Problem to solve -
Reproduce exactly the lines below, starting with the line that contains "left hip: (883, 693)" and ending with the last line of the records, both included, and nothing else.

Body or hand keypoint data
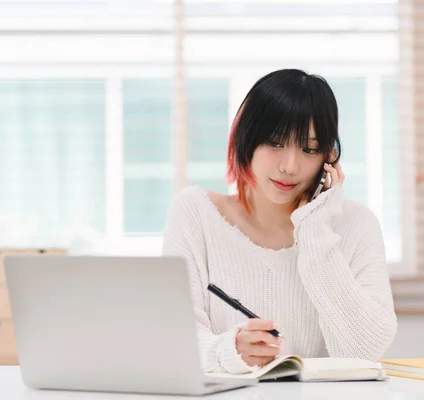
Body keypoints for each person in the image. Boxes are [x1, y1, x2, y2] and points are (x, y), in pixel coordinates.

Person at [162, 69, 397, 374]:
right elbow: (174, 343)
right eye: (275, 143)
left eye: (309, 149)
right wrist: (230, 351)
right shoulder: (195, 214)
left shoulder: (355, 224)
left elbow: (363, 351)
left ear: (328, 156)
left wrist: (315, 230)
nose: (290, 166)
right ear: (246, 140)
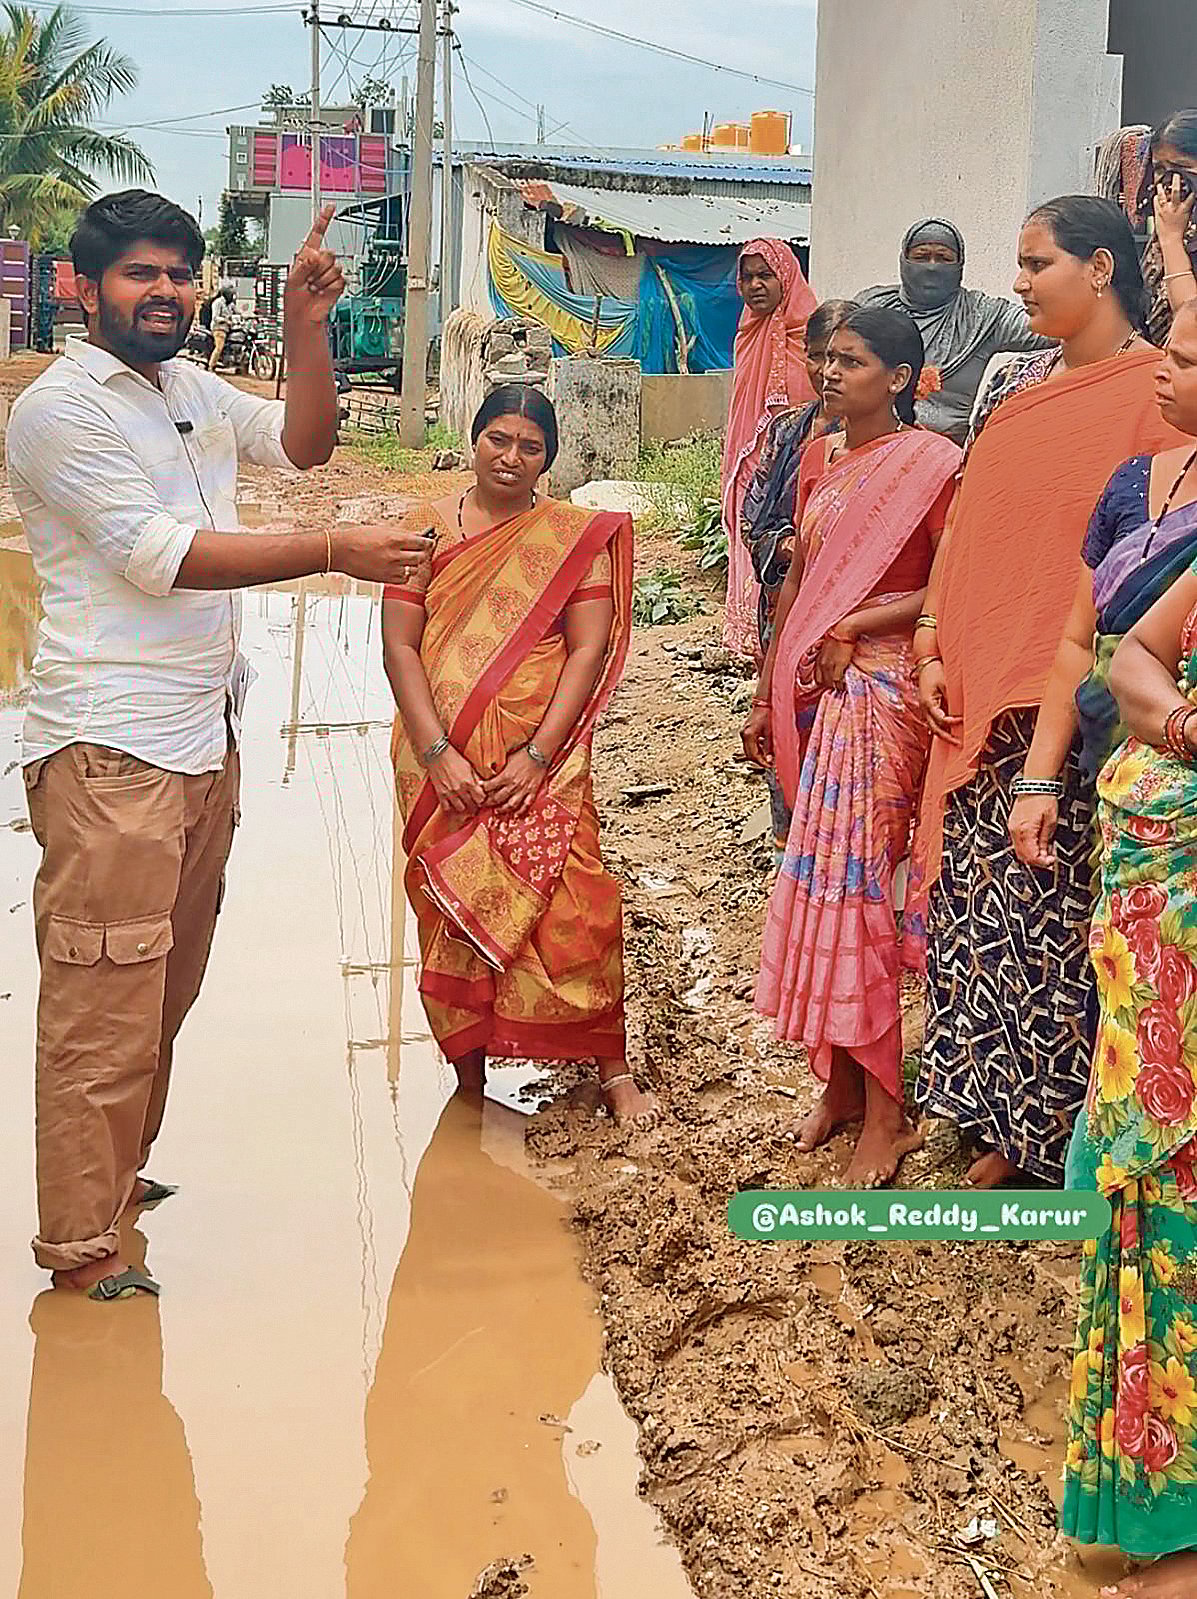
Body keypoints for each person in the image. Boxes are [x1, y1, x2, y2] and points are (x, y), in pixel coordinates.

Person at [8, 190, 435, 1300]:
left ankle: (116, 1179)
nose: (165, 292)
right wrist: (335, 549)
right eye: (140, 274)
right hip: (112, 747)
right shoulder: (58, 412)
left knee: (163, 986)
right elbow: (163, 556)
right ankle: (80, 1249)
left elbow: (302, 443)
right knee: (102, 1001)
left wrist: (306, 327)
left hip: (202, 734)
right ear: (82, 287)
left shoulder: (187, 388)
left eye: (179, 274)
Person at [912, 196, 1181, 1191]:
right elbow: (969, 523)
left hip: (1078, 708)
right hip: (976, 684)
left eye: (1037, 264)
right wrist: (933, 637)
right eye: (1019, 265)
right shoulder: (1014, 387)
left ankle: (1044, 1135)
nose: (1018, 283)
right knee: (973, 907)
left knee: (1052, 925)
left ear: (1100, 268)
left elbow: (1127, 568)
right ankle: (981, 1104)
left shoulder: (1157, 393)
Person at [381, 385, 656, 1126]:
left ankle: (611, 1066)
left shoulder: (569, 537)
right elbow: (400, 646)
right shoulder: (422, 530)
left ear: (548, 458)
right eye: (497, 439)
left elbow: (587, 647)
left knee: (579, 899)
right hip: (438, 762)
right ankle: (468, 1082)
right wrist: (437, 753)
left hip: (543, 759)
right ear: (472, 440)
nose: (510, 457)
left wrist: (537, 756)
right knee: (448, 903)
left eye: (529, 447)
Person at [742, 307, 961, 1187]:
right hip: (818, 690)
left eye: (853, 361)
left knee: (862, 889)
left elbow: (949, 585)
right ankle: (837, 1085)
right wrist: (766, 691)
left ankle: (886, 1112)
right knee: (820, 885)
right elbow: (797, 581)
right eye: (827, 359)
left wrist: (857, 623)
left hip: (883, 693)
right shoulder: (818, 458)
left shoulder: (933, 464)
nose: (830, 373)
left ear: (900, 379)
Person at [1057, 545, 1197, 1598]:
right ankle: (1171, 1515)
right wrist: (1187, 729)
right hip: (1162, 933)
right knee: (1164, 1203)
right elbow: (1136, 655)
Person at [740, 296, 857, 862]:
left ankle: (838, 851)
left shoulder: (906, 448)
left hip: (857, 618)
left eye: (842, 358)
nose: (825, 371)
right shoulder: (788, 432)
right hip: (788, 598)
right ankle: (790, 842)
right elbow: (752, 514)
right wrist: (791, 547)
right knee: (786, 713)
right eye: (815, 356)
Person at [857, 219, 1053, 445]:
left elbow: (1053, 328)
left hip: (946, 452)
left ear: (960, 264)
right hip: (869, 445)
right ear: (904, 260)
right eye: (921, 257)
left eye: (943, 258)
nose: (932, 267)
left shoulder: (984, 314)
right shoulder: (872, 305)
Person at [721, 238, 816, 661]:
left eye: (766, 275)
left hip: (796, 463)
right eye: (748, 277)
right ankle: (750, 633)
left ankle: (791, 638)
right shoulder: (747, 333)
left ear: (787, 277)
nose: (755, 285)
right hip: (750, 459)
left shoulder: (811, 332)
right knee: (749, 531)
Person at [1139, 110, 1197, 346]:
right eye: (1160, 170)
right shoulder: (1173, 222)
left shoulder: (1171, 228)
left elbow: (1191, 325)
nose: (1171, 181)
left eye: (1182, 166)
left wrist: (1171, 239)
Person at [208, 282, 235, 371]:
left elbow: (237, 313)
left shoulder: (230, 304)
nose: (232, 296)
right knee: (219, 347)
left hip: (228, 328)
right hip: (219, 328)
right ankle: (211, 366)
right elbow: (215, 317)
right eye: (231, 294)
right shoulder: (218, 303)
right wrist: (226, 320)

Worked solution -
left hip: (883, 693)
right shoulder: (818, 458)
left shoulder: (933, 464)
nose: (830, 373)
left ear: (900, 379)
Person at [1057, 545, 1197, 1598]:
right ankle: (1171, 1515)
right wrist: (1187, 729)
right hip: (1162, 933)
right knee: (1164, 1203)
right elbow: (1136, 655)
Person at [740, 296, 857, 862]:
left ankle: (838, 851)
left shoulder: (906, 448)
left hip: (857, 618)
left eye: (842, 358)
nose: (825, 371)
right shoulder: (788, 432)
right hip: (788, 598)
right ankle: (790, 842)
right elbow: (752, 514)
right wrist: (791, 547)
right knee: (786, 713)
right eye: (815, 356)
Person at [857, 219, 1053, 445]:
left elbow: (1053, 328)
left hip: (946, 452)
left ear: (960, 264)
right hip: (869, 445)
right ear: (904, 260)
right eye: (921, 257)
left eye: (943, 258)
nose: (932, 267)
left shoulder: (984, 314)
right shoulder: (872, 305)
Person at [721, 238, 816, 661]:
left eye: (766, 275)
left hip: (796, 463)
right eye: (748, 277)
right ankle: (750, 633)
left ankle: (791, 638)
right shoulder: (747, 333)
left ear: (787, 277)
nose: (755, 285)
right hip: (750, 459)
left shoulder: (811, 332)
right knee: (749, 531)
Person at [1139, 110, 1197, 346]:
right eye: (1160, 170)
right shoulder: (1173, 222)
left shoulder: (1171, 228)
left elbow: (1191, 325)
nose: (1171, 181)
left eye: (1182, 166)
left wrist: (1171, 239)
Person at [208, 282, 235, 371]:
left elbow: (237, 313)
left shoulder: (230, 304)
nose: (232, 296)
right knee: (219, 347)
left hip: (228, 328)
right hip: (219, 328)
right ankle: (211, 366)
right elbow: (215, 317)
right eye: (231, 294)
right shoulder: (218, 303)
right wrist: (226, 320)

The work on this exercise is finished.